All lines from the one that contains "FIGURE 3 Scatterplot" to the end of the data must be retyped exactly. Pictures are not retyped.

== == ==

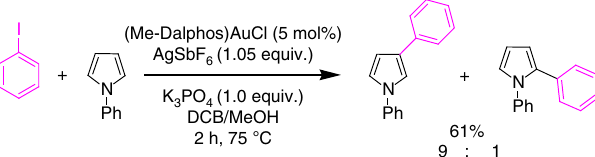
Fig. 7 Gold-catalyzed arylation of 1-phenylpyrrole with iodobenzene. Reaction carried out using the (Me-Dalphos) AuCl complex 1 (5 mol%)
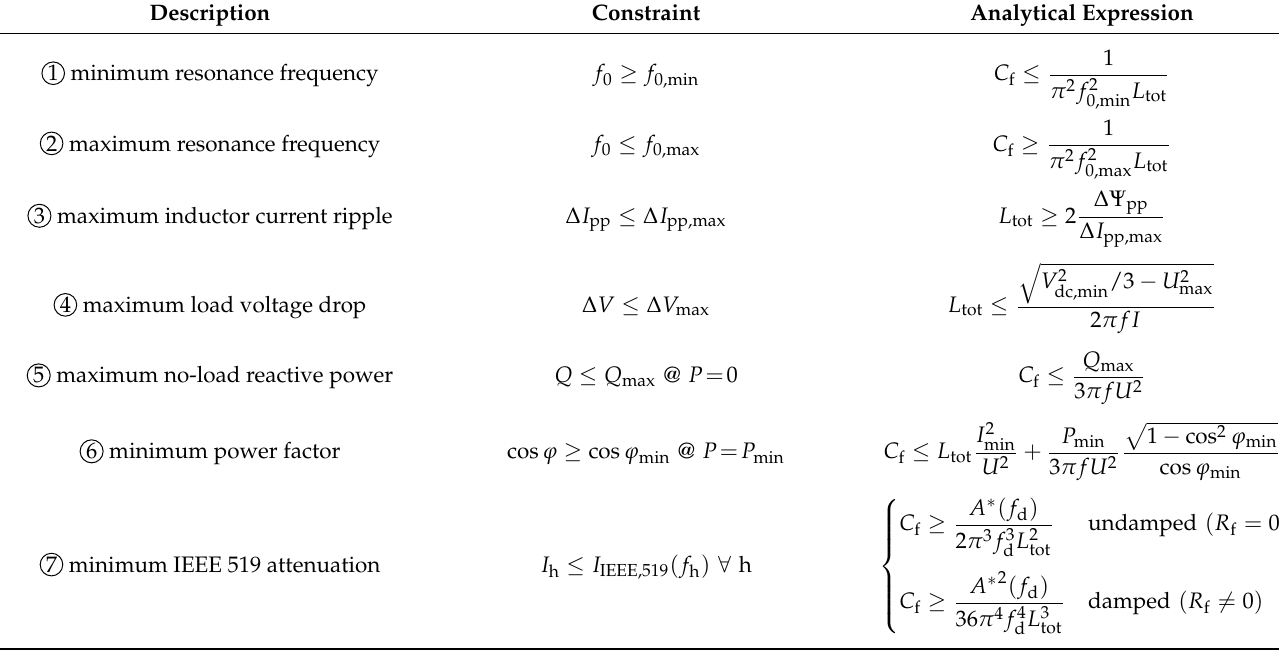
Table 3. LCL filter design constraints in terms of C f and L tot , considering L g = 0, L = L f (i.e., k L = 1) and R f = 1/ ( 3 ω 0 C f ) .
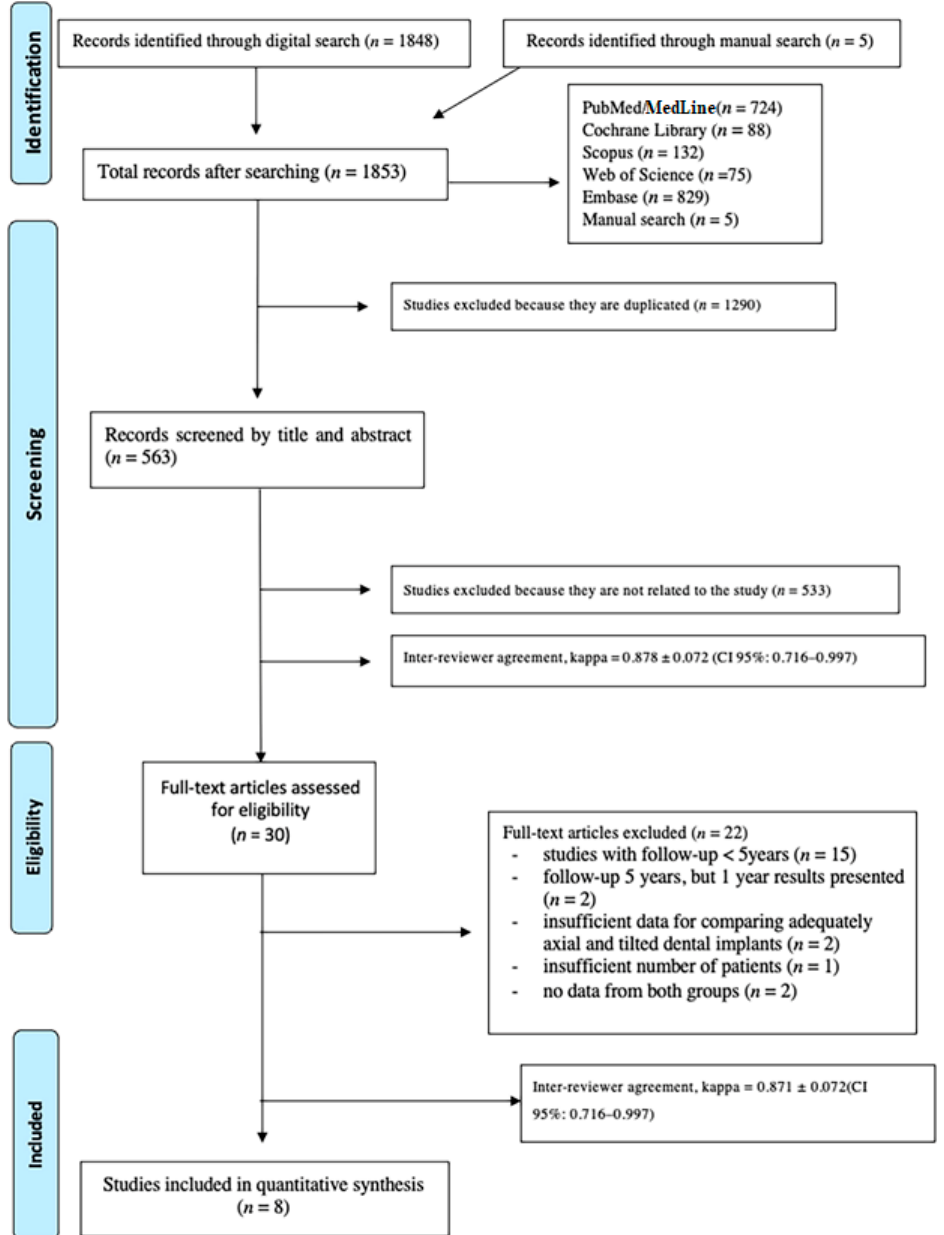
Figure 1. Flow chart of the inclusion and exclusion of studies in this review.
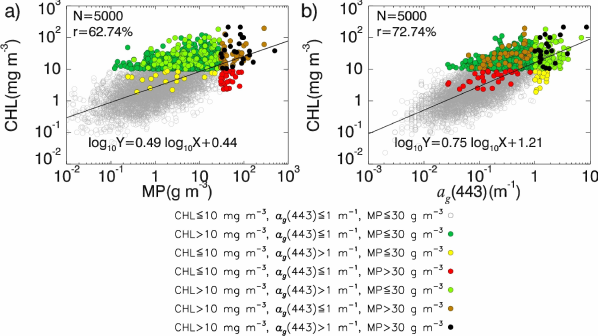
Figure 6. The distribution of (a) water depth (m), (b) temperature ( ◦ C), and (c) salinity (psu) as given in the in situ data set at all avail- able depths. The black boxes delimit the 25th and 75th percentiles of the data and the black horizontal lines show the extension of up to the 5th and 95th percentiles. The green line represents the me- dian value and the blue (red) “ + ” the minimum (maximum) plot values below (above) the 5th (95th) percentile. The number of mea- surements taken at each test site is reported on the right axis of the graph. The scale is logarithmic for the water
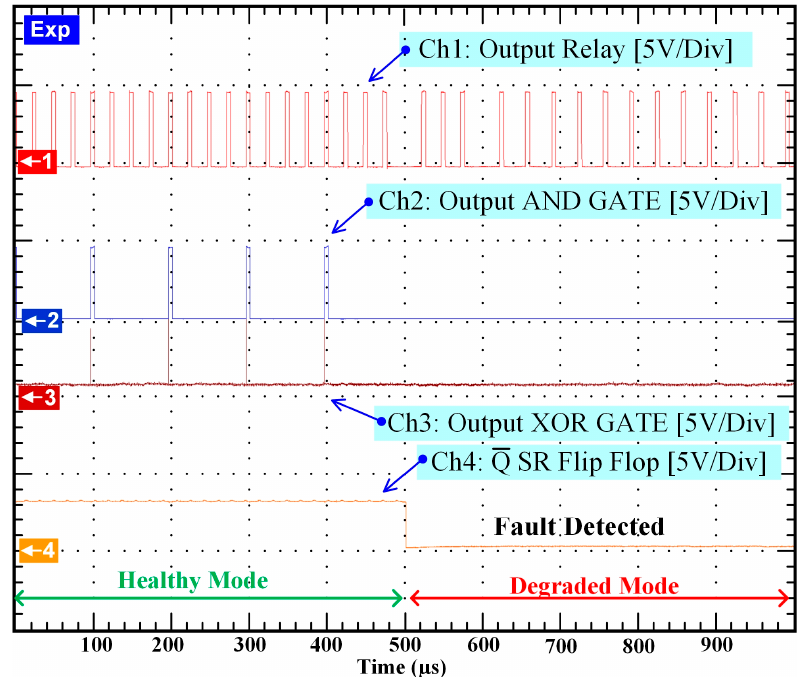
Figure 13. Experimental results: outputs of the fault diagnosis scheme to detect the failure.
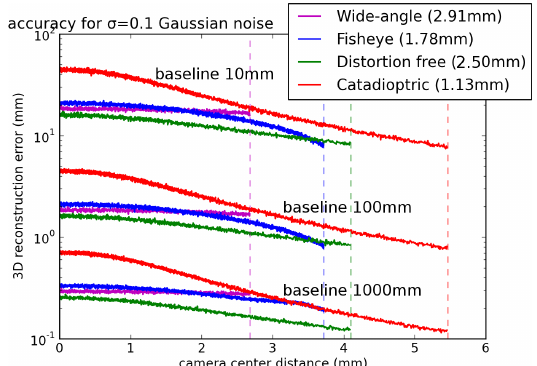
Figure 6: Different Baselines; This figure illustrates the effect of different baselines on 3D reconstruction. The graph shows the simulation for a σ = 0 . 1 pixel units. Plotted are the average reconstruction error values for each radius.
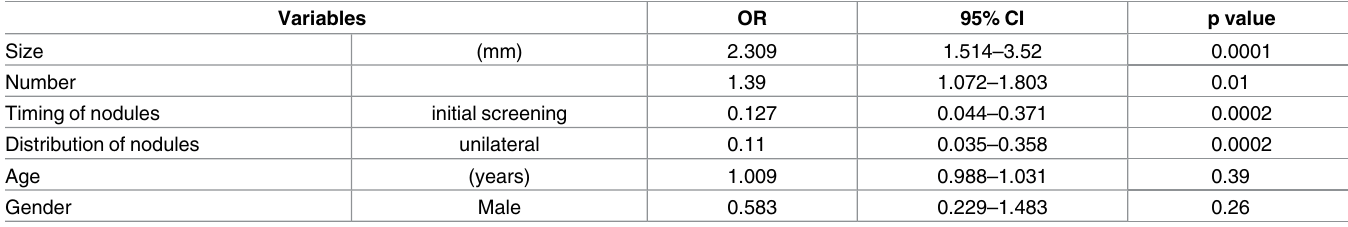
Table 2. Logistic univariate analysis for diagnosis of pulmonary nodules.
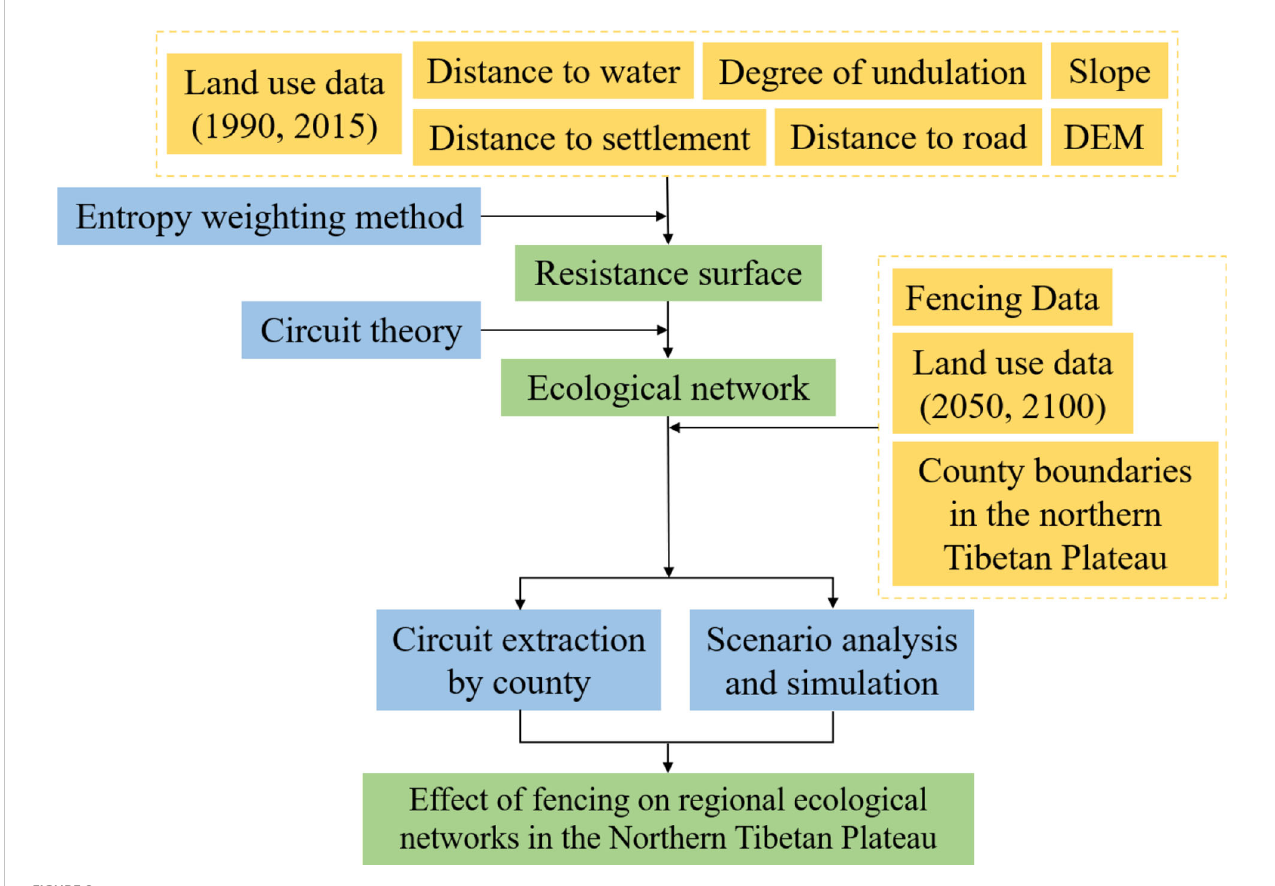
FIGURE 2 The working fl owchart of this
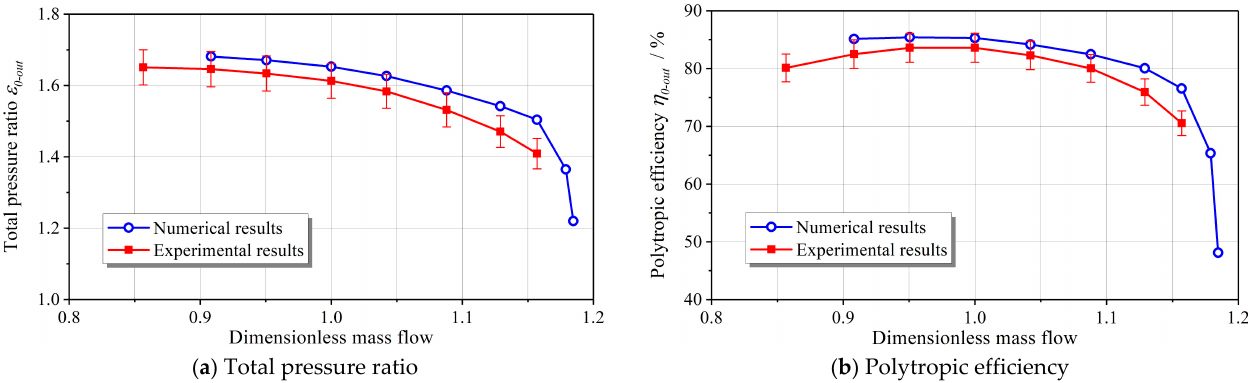
Figure 7. Comparison of the numerical and experimental performances for the compressor stage .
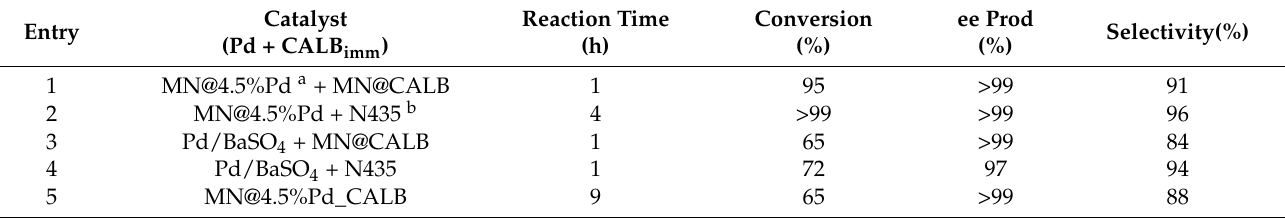
Table 5. DKR of biocatalysts using ammonium formate in continuous-flow condition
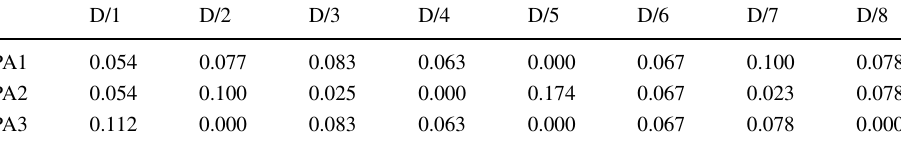
Table 15 Weighted DM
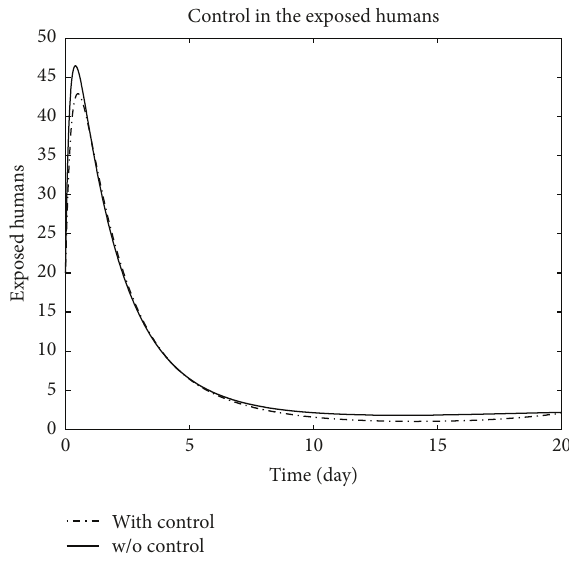
Figure 2: The plot represents the population of exposed humans with and without control.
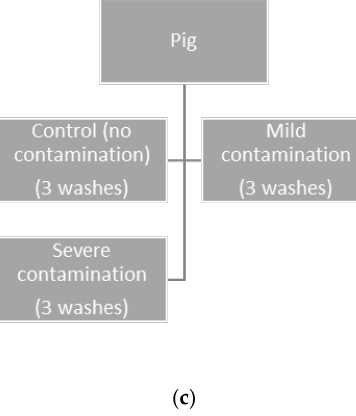
Figure 1. Experimental design of studies performed. Study 1: the effect of wash solvent on hair and solvent cortisol and DHEA concentrations ( a ); Study 2: the effect of contamination level and wash number on hair and methanol solvent cor- tisol and DHEA concentrations and the solvent-hair ratio ( b , c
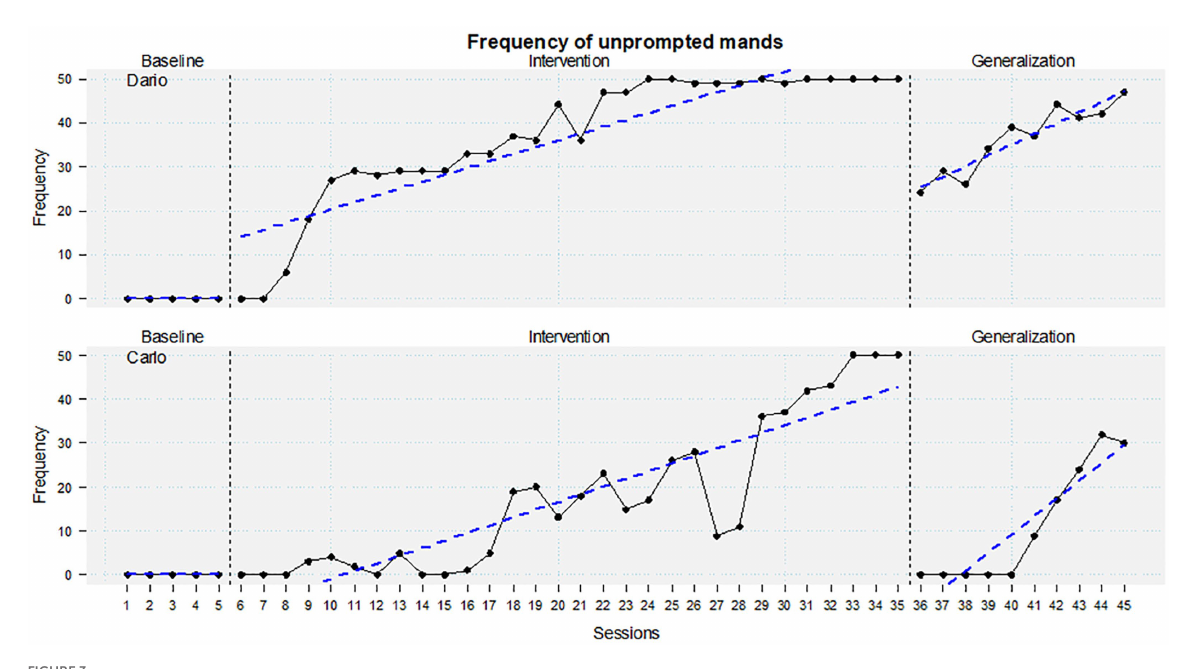
FIGURE 3 Scatterplot comparing baseline, intervention, and generalization of the unprompted mands for Carlo and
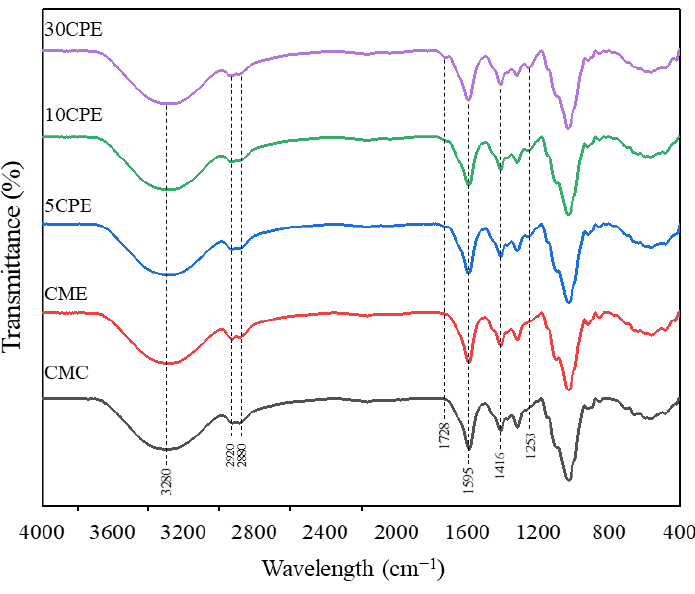
Figure 2. FT-IR spectra of composite OLP/CMC films.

== == ==

» **WRITTEN RESPONSE**
FIGURE 3 Scatterplot comparing baseline, intervention, and generalization of the unprompted mands for Carlo and
Figure 2. FT-IR spectra of composite OLP/CMC films.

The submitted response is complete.